Ol’ Granny Wilburn used to say, “Don’t bother getting a stout to do a bock’s job!”, right before polishing off her fifth pint and nacho grande platter of the night. Boy, she sure was a classy lady. And, as they were my formative years, I was inclined to absorb that information. I mean, when you want a deep, full bodied dark beer, why look past Bavaria to England, a land where jellied eel pie is considered “food”. So, for the longest time, I’d curl up my mustache and put on my lederhosen when I wanted that black brew.
Well, in my defense, certain underwhelming macro-brewed stouts had kind of turned me off of the whole genre. I won’t name any names, but it starts with a “G” and rhymes with Tennis. But I knew Green Flash Brewery were a trustworthy bunch, so I gave it a shot. I was in the mood for something dark, and the rest of them were erring a bit too close to an IPA to qualify. So, after dropping just under a Xander Hambone (a ten dollar bill, to outside of the know), I had a nice little foursome to entertain over dinner. So, after cracking a couple of their little noggins like bad guys in a Steven Seagal movie, I was ready to begin.
This sucker is DARK. I shined a nice bright LED flashlight into its murky depths, barely a whisper on the other side of the glass. But, even stranger, that other side was noticeably red. Even the head looked almost as red as a semi-well known prop comedian’s ginger ‘fro. The head itself, noticeably light and lacy after it dissolves. A nice heady aroma, which was an accurate prelude to the taste.

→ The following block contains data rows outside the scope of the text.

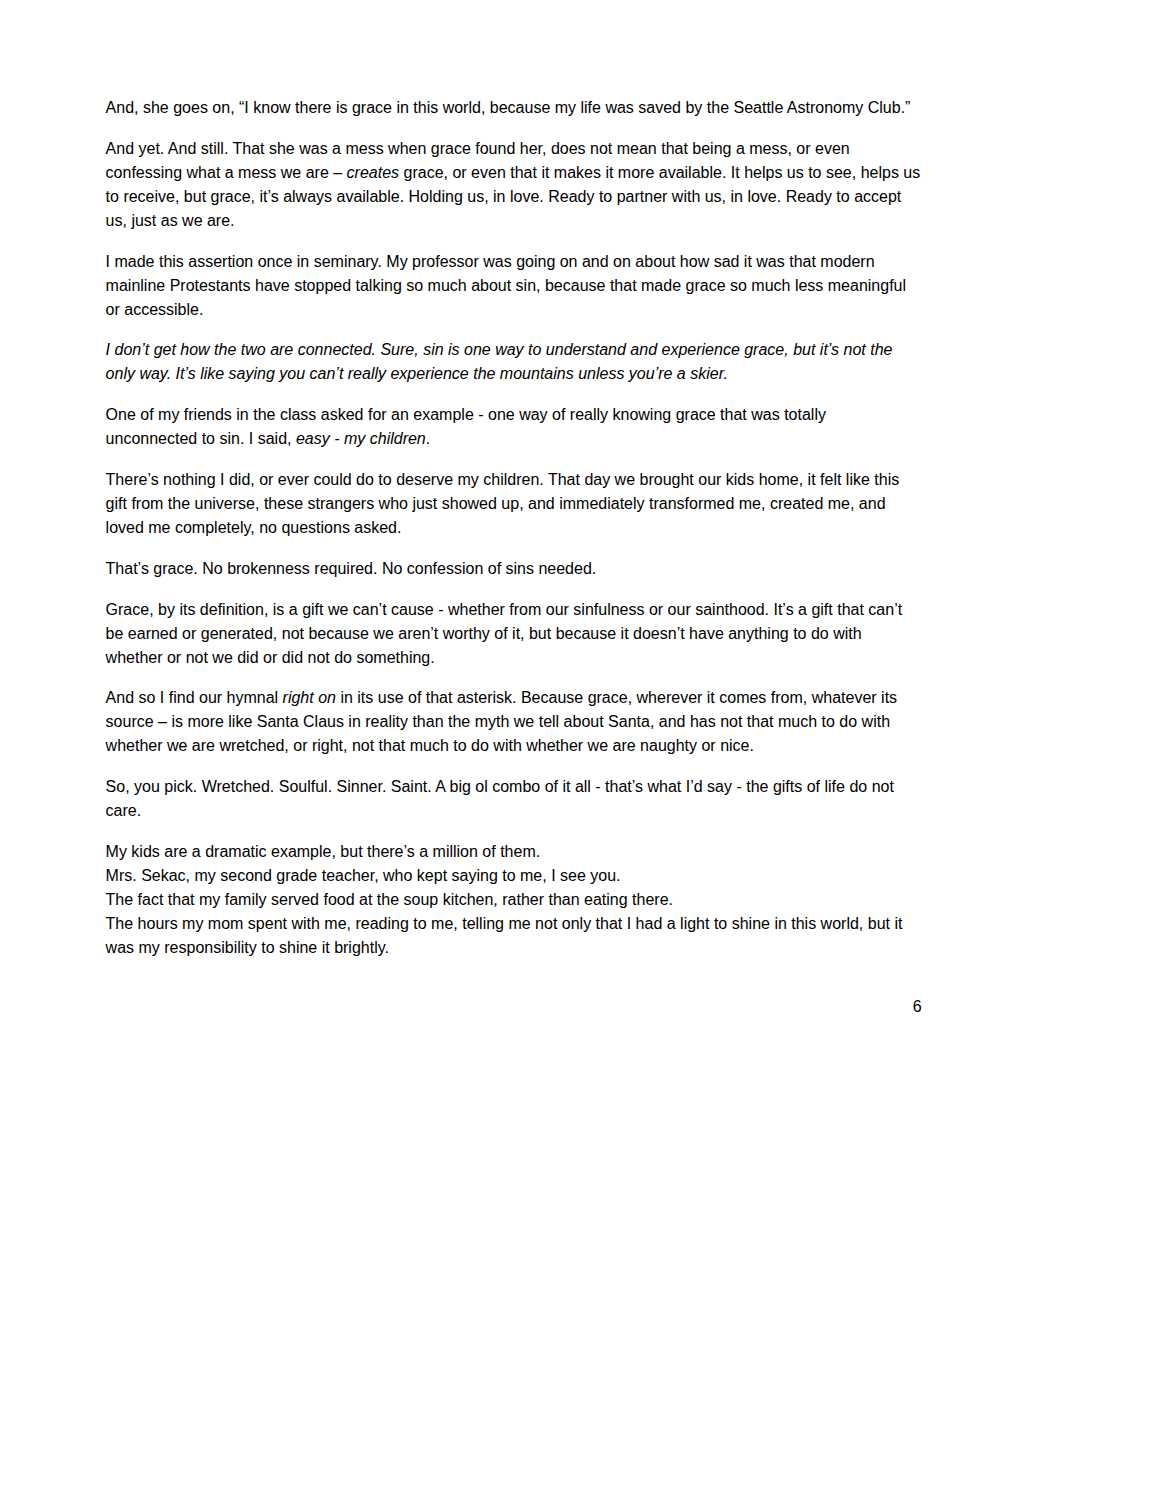And, she goes on, “I know there is grace in this world, because my life was saved by the Seattle Astronomy Club.”
And yet. And still. That she was a mess when grace found her, does not mean that being a mess, or even confessing what a mess we are – creates grace, or even that it makes it more available. It helps us to see, helps us to receive, but grace, it’s always available. Holding us, in love. Ready to partner with us, in love. Ready to accept us, just as we are.
I made this assertion once in seminary. My professor was going on and on about how sad it was that modern mainline Protestants have stopped talking so much about sin, because that made grace so much less meaningful or accessible.
I don’t get how the two are connected. Sure, sin is one way to understand and experience grace, but it’s not the only way. It’s like saying you can’t really experience the mountains unless you’re a skier.
One of my friends in the class asked for an example - one way of really knowing grace that was totally unconnected to sin. I said, easy - my children.
There’s nothing I did, or ever could do to deserve my children. That day we brought our kids home, it felt like this gift from the universe, these strangers who just showed up, and immediately transformed me, created me, and loved me completely, no questions asked.
That’s grace. No brokenness required. No confession of sins needed.
Grace, by its definition, is a gift we can’t cause - whether from our sinfulness or our sainthood. It’s a gift that can’t be earned or generated, not because we aren’t worthy of it, but because it doesn’t have anything to do with whether or not we did or did not do something.
And so I find our hymnal right on in its use of that asterisk. Because grace, wherever it comes from, whatever its source – is more like Santa Claus in reality than the myth we tell about Santa, and has not that much to do with whether we are wretched, or right, not that much to do with whether we are naughty or nice.
So, you pick. Wretched. Soulful. Sinner. Saint. A big ol combo of it all - that’s what I’d say - the gifts of life do not care.
My kids are a dramatic example, but there’s a million of them.
Mrs. Sekac, my second grade teacher, who kept saying to me, I see you.
The fact that my family served food at the soup kitchen, rather than eating there.
The hours my mom spent with me, reading to me, telling me not only that I had a light to shine in this world, but it was my responsibility to shine it brightly.
6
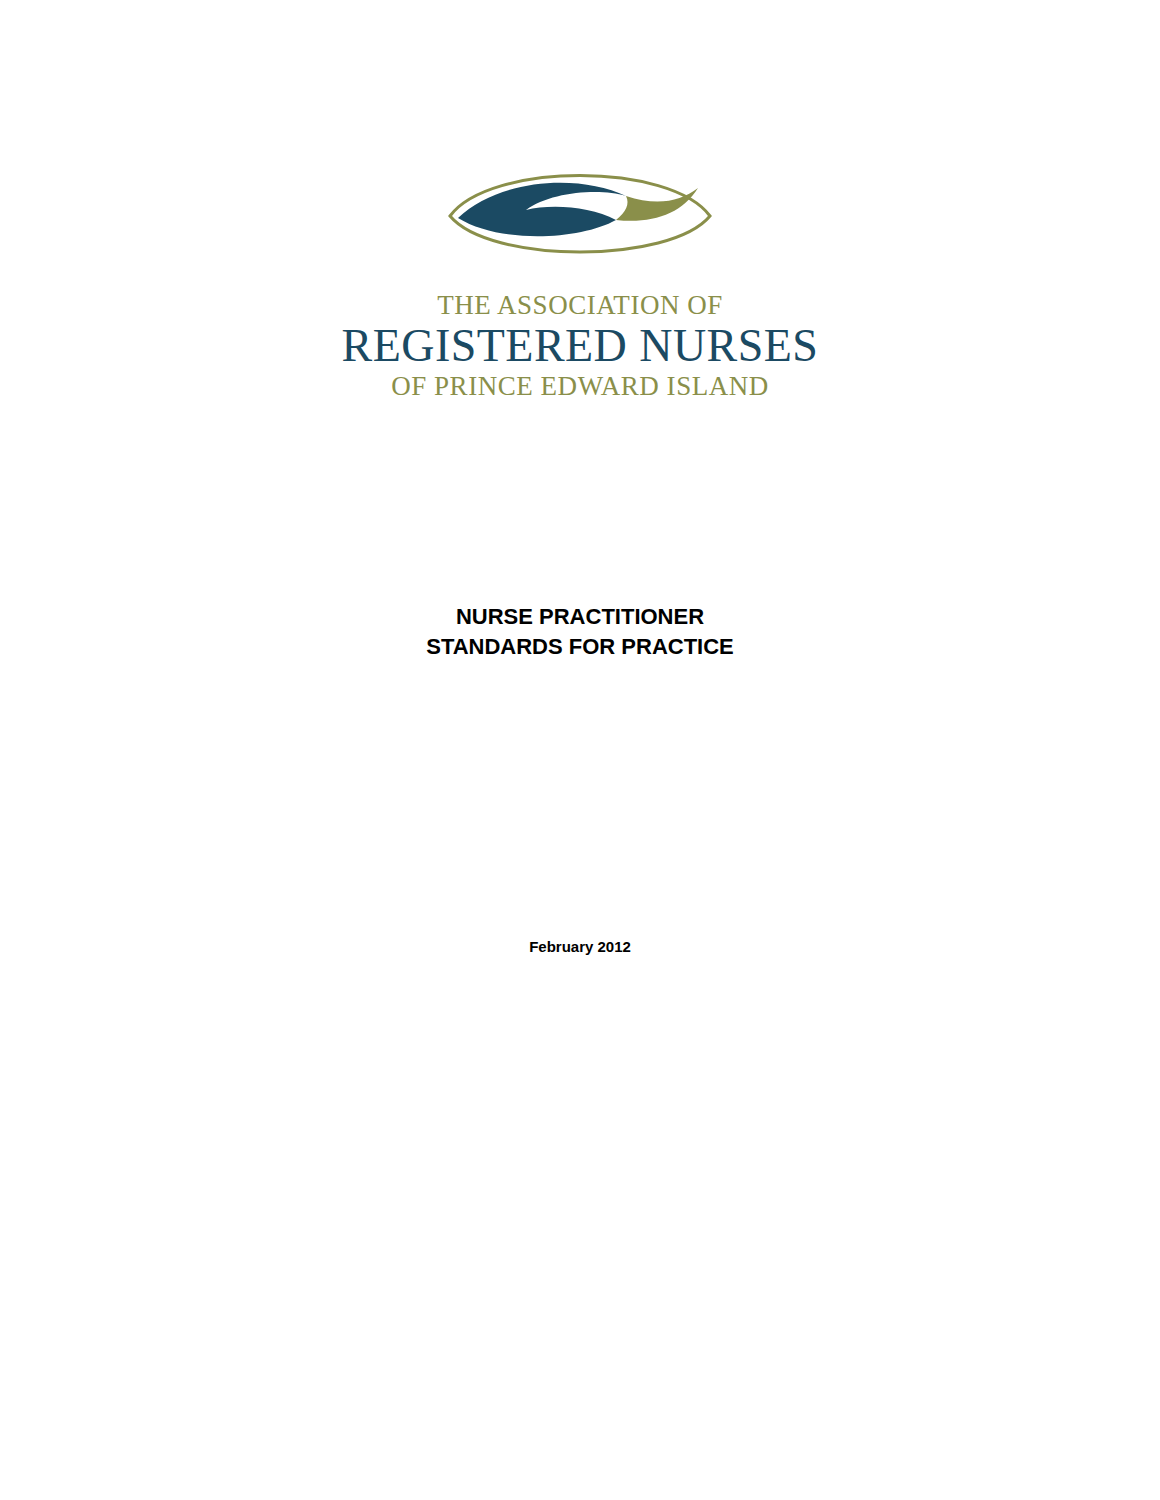The Association of
Registered Nurses
of Prince Edward Island
NURSE PRACTITIONER
STANDARDS FOR PRACTICE
February 2012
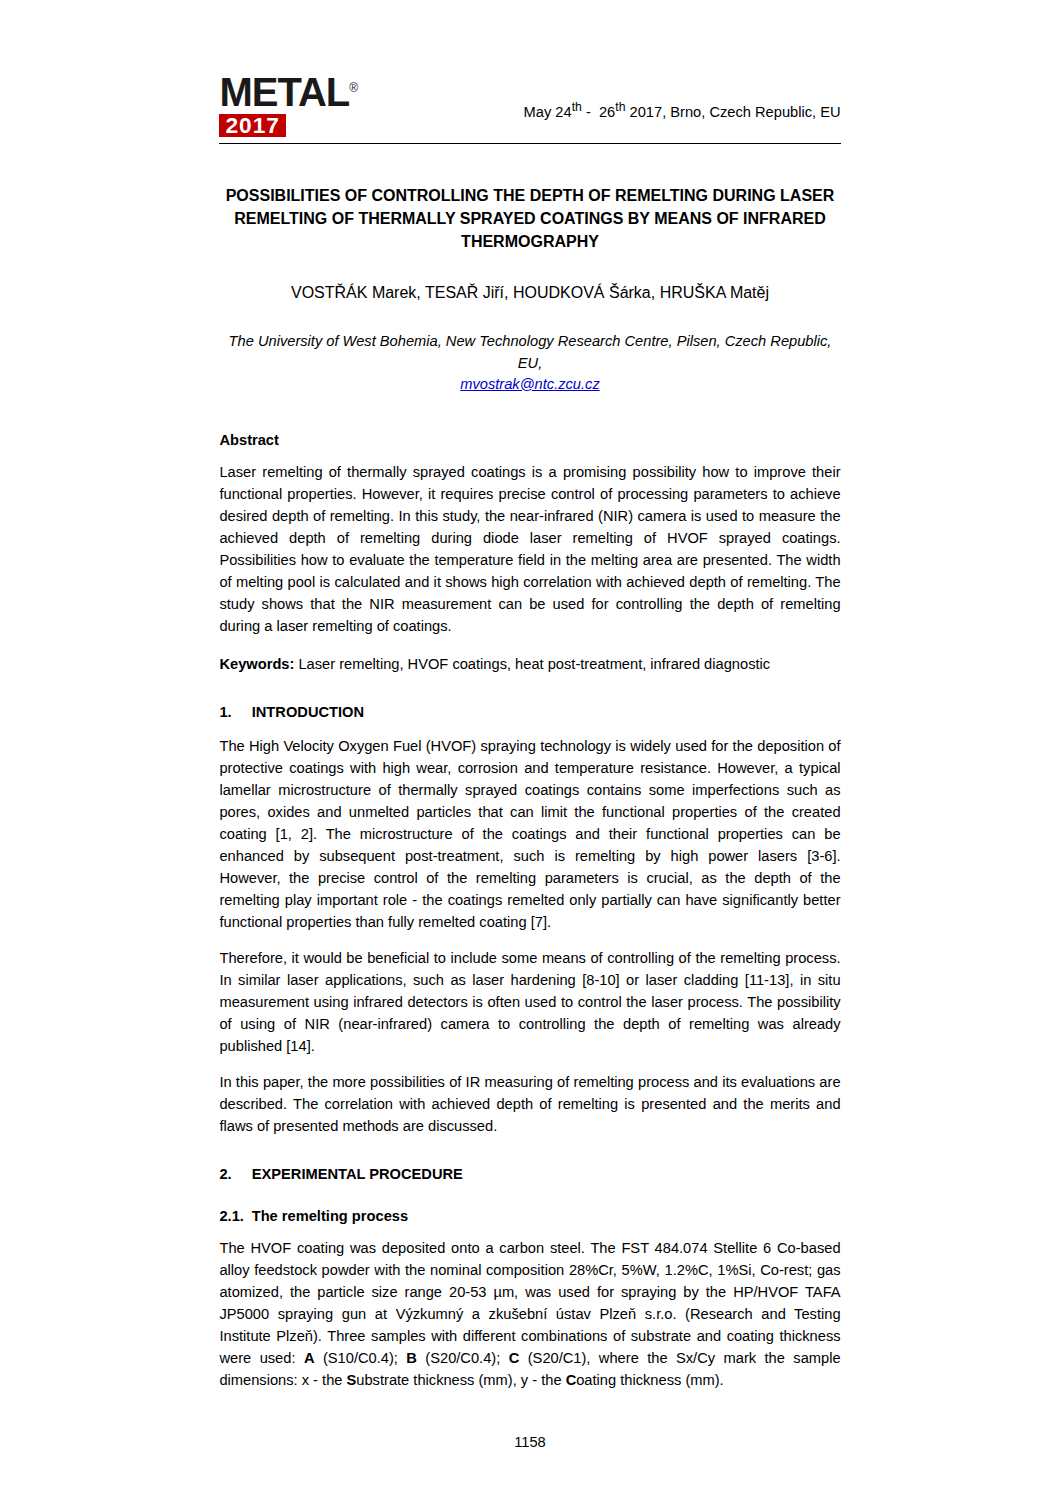METAL®
2017
May 24th - 26th 2017, Brno, Czech Republic, EU
Possibilities of Controlling the Depth of Remelting During Laser Remelting of Thermally Sprayed Coatings by Means of Infrared Thermography
VOSTŘÁK Marek, TESAŘ Jiří, HOUDKOVÁ Šárka, HRUŠKA Matěj
The University of West Bohemia, New Technology Research Centre, Pilsen, Czech Republic, EU,
mvostrak@ntc.zcu.cz
Abstract
Laser remelting of thermally sprayed coatings is a promising possibility how to improve their functional properties. However, it requires precise control of processing parameters to achieve desired depth of remelting. In this study, the near-infrared (NIR) camera is used to measure the achieved depth of remelting during diode laser remelting of HVOF sprayed coatings. Possibilities how to evaluate the temperature field in the melting area are presented. The width of melting pool is calculated and it shows high correlation with achieved depth of remelting. The study shows that the NIR measurement can be used for controlling the depth of remelting during a laser remelting of coatings.
Keywords: Laser remelting, HVOF coatings, heat post-treatment, infrared diagnostic
1. INTRODUCTION
The High Velocity Oxygen Fuel (HVOF) spraying technology is widely used for the deposition of protective coatings with high wear, corrosion and temperature resistance. However, a typical lamellar microstructure of thermally sprayed coatings contains some imperfections such as pores, oxides and unmelted particles that can limit the functional properties of the created coating [1, 2]. The microstructure of the coatings and their functional properties can be enhanced by subsequent post-treatment, such is remelting by high power lasers [3-6]. However, the precise control of the remelting parameters is crucial, as the depth of the remelting play important role - the coatings remelted only partially can have significantly better functional properties than fully remelted coating [7].
Therefore, it would be beneficial to include some means of controlling of the remelting process. In similar laser applications, such as laser hardening [8-10] or laser cladding [11-13], in situ measurement using infrared detectors is often used to control the laser process. The possibility of using of NIR (near-infrared) camera to controlling the depth of remelting was already published [14].
In this paper, the more possibilities of IR measuring of remelting process and its evaluations are described. The correlation with achieved depth of remelting is presented and the merits and flaws of presented methods are discussed.
2. EXPERIMENTAL PROCEDURE
2.1. The remelting process
The HVOF coating was deposited onto a carbon steel. The FST 484.074 Stellite 6 Co-based alloy feedstock powder with the nominal composition 28%Cr, 5%W, 1.2%C, 1%Si, Co-rest; gas atomized, the particle size range 20-53 µm, was used for spraying by the HP/HVOF TAFA JP5000 spraying gun at Výzkumný a zkušební ústav Plzeň s.r.o. (Research and Testing Institute Plzeň). Three samples with different combinations of substrate and coating thickness were used: A (S10/C0.4); B (S20/C0.4); C (S20/C1), where the Sx/Cy mark the sample dimensions: x - the Substrate thickness (mm), y - the Coating thickness (mm).
1158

This stout is thick. THIS is what I was hoping for, a nice, heavy, almost chewy texture. Rich, caramel flavors, but just enough bitterness to give it that complexity. Strong toasted and bitter chocolate flavors. Something about those naked golden oats really sets off the flavor profile of this beer, and I bet it’s not just the name. Very different from the usual hop bombs Green Flash usually drops, but if you look for it, you can still get a nice little herbal character from them at the end. All together a very fun experience. Of course, the 8.8% ABV doesn’t hurt the good times flowing from this little bottle.
Grandma, in all her wisdom, may have written off stouts just a bit too soon. Maybe she lost one of her famous bar brawls to one, or maybe it was her virulent rivalry with any and all England soccer teams (Granny was a virulent New Zealand fan). Whatever it was, I’m sorry Grandma, sell the Volkswagen and get me some crisps! Your boy is a stout drinker.